November 17, 2016 01:34 PM

(Bloomberg)— Inc. is turning to merchants who sell on its marketplace and can ship quickly to expand Prime-eligible inventory.

Inventory available for delivery within two business days expanded by 6 million items under the Seller Fulfilled Prime program, the company announced Thursday. Amazon began testing the program in 2015 and formally rolled it out earlier this year. At the end of 2015, 500,000 SKUs flagged as "Prime Eligible" were shipped by their sellers, not Amazon.

It’s the latest sign the world’s biggest online retailer can’t build facilities quickly enough to meet demand for an ever-expanding assortment of goods that customers want delivered fast and free. Warehouse capacity issues and the cost of new facilities helped increase Amazon’s spending on order fulfillment 34% in the third quarter. The big expenses caused the Seattle-based company to miss analysts’ profit projections, driving down shares 8.8% since the results were reported Oct. 27.

Amazon’s revenue is projected to increase 28% to $137 billion this year, according to analysts’ estimates compiled by Bloomberg. The fast growth prompted the company to accelerate its warehouse building spree, with more than 15 fulfillment centers opening in California, Texas, Illinois, Kansas, New Jersey, Georgia and Florida that will collectively employ more than 12,000 workers.

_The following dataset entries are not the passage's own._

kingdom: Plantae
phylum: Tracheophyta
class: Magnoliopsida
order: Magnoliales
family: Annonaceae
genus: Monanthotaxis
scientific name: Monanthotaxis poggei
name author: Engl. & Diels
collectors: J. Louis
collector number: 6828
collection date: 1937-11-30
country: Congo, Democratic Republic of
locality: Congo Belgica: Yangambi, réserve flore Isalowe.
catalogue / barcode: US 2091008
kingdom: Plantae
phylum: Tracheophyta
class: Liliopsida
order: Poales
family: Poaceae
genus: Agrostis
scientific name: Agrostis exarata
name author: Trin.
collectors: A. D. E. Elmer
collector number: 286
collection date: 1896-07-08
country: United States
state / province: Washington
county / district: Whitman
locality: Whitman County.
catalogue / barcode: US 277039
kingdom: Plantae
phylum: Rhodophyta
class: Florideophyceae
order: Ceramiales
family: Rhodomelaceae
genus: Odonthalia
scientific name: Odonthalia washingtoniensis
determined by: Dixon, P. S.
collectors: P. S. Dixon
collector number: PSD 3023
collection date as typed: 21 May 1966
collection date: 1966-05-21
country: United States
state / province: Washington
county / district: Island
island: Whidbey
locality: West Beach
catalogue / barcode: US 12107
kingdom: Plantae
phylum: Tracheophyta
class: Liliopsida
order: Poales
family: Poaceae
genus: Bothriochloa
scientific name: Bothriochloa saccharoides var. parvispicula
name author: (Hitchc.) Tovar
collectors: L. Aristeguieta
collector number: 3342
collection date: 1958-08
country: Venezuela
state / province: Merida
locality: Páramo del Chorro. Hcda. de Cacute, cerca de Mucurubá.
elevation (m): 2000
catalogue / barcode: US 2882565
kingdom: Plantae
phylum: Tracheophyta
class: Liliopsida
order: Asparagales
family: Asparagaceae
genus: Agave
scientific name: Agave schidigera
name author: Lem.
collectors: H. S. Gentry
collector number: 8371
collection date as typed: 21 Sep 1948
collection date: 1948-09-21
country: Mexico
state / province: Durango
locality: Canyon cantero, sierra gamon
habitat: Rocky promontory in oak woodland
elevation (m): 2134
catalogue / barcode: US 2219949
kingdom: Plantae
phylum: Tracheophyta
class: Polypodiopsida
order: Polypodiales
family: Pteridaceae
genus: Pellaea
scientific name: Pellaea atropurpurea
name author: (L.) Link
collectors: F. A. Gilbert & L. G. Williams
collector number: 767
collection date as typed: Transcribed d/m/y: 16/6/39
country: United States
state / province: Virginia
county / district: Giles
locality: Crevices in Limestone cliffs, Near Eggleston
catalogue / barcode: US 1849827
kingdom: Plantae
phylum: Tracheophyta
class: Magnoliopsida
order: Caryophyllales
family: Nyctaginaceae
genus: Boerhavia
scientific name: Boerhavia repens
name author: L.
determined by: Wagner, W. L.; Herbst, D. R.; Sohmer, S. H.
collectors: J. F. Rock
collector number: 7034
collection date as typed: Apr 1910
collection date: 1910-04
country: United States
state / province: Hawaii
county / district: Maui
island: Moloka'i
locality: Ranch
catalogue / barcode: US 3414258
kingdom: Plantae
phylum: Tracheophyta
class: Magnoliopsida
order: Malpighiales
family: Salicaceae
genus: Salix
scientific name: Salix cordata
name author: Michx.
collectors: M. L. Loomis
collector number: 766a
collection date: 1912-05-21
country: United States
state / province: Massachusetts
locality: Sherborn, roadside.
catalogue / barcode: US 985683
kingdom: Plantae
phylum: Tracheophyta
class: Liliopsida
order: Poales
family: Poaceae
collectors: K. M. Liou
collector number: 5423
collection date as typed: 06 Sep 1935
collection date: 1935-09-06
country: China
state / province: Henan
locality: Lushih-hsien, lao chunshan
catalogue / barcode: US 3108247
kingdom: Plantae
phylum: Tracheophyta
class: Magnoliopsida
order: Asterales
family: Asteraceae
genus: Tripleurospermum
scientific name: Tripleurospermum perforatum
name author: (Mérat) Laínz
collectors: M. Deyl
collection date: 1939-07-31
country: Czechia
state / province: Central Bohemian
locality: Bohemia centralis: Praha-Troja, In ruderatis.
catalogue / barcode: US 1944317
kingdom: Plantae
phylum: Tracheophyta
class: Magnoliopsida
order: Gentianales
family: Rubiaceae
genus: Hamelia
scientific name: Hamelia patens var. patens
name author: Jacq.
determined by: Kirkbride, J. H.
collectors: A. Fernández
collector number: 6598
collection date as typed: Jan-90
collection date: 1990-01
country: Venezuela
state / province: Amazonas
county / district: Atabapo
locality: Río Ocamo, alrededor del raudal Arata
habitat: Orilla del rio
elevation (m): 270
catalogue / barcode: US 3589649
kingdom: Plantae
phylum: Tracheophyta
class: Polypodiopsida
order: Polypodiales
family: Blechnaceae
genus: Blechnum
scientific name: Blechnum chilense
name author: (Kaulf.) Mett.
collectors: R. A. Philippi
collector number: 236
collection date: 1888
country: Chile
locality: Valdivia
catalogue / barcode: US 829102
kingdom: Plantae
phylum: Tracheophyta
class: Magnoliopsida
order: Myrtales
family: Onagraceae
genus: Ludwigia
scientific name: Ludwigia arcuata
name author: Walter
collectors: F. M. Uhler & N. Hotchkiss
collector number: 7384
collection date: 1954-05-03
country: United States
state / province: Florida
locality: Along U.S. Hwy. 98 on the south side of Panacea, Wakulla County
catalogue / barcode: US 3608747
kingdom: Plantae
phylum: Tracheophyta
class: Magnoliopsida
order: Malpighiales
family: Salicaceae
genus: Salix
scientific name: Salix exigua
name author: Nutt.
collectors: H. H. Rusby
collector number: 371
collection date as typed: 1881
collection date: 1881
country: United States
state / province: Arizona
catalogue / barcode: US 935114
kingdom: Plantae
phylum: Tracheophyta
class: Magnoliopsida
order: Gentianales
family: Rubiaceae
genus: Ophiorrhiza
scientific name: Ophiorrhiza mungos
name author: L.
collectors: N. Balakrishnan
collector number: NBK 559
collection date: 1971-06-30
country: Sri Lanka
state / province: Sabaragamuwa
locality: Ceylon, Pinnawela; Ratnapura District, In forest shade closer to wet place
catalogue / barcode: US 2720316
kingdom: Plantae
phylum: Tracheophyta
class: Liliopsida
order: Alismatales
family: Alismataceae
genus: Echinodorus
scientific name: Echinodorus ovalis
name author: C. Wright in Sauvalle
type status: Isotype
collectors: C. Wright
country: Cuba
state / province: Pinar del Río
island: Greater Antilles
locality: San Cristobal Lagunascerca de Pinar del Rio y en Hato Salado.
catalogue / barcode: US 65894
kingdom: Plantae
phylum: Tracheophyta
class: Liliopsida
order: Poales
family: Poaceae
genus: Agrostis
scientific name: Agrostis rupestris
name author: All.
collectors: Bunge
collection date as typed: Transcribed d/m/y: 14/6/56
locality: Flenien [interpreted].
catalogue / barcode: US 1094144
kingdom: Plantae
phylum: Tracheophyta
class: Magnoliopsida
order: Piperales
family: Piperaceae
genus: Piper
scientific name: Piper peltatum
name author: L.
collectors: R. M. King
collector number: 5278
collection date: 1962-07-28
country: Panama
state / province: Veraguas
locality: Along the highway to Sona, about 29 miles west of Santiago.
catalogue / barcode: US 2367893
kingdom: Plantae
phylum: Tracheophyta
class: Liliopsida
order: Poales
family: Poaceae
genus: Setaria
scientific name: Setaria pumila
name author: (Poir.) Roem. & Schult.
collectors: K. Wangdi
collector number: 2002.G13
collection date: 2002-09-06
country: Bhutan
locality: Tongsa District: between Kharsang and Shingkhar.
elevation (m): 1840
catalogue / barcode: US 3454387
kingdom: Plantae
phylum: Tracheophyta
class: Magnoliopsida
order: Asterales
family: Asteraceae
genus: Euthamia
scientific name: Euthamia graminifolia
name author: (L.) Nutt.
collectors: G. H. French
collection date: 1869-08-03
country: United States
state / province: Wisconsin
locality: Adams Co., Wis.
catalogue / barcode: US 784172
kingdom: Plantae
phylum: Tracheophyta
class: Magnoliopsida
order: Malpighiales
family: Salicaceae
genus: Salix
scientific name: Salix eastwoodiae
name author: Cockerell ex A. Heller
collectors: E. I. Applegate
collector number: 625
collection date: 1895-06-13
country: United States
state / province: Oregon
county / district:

In addition to adding capacity, Amazon introduced Seller Fulfilled Prime to take advantage of the warehouse space of its merchant partners. Amazon sells its own inventory as well as products owned by merchants who give the company a cut of each sale, similar to a consignment shop. Many of those merchants send their products to Amazon warehouses and pay the company extra to handle packing and shipping, called Fulfillment By Amazon, which lets their products be listed as Prime eligible. Seller Fulfilled Prime is a way to let select merchants get the Prime label on products without using Amazon’s facilities. Prime subscribers pay $99 a year for faster, free delivery in addition to other benefits such as access to the company’s video service.

Jeff McDonald, owner of Raw Paws Pet Food in Indianapolis, joined the program in August about a year after he began selling products on Amazon. His company had to pass a test by fulfilling 300 orders with little wiggle room for returns, defective products or late shipments, he said.

"It was a really hard approval process," he said.

The advantage is that he can now list all of the pet food and chew toys in his inventory as Prime eligible to see which ones are the most popular.

Earlier this year, Amazon began restricting access to its warehouses due to capacity concerns and it changed its fee structure to penalize merchants who store slow-moving and off-season products during the busy holiday shopping period.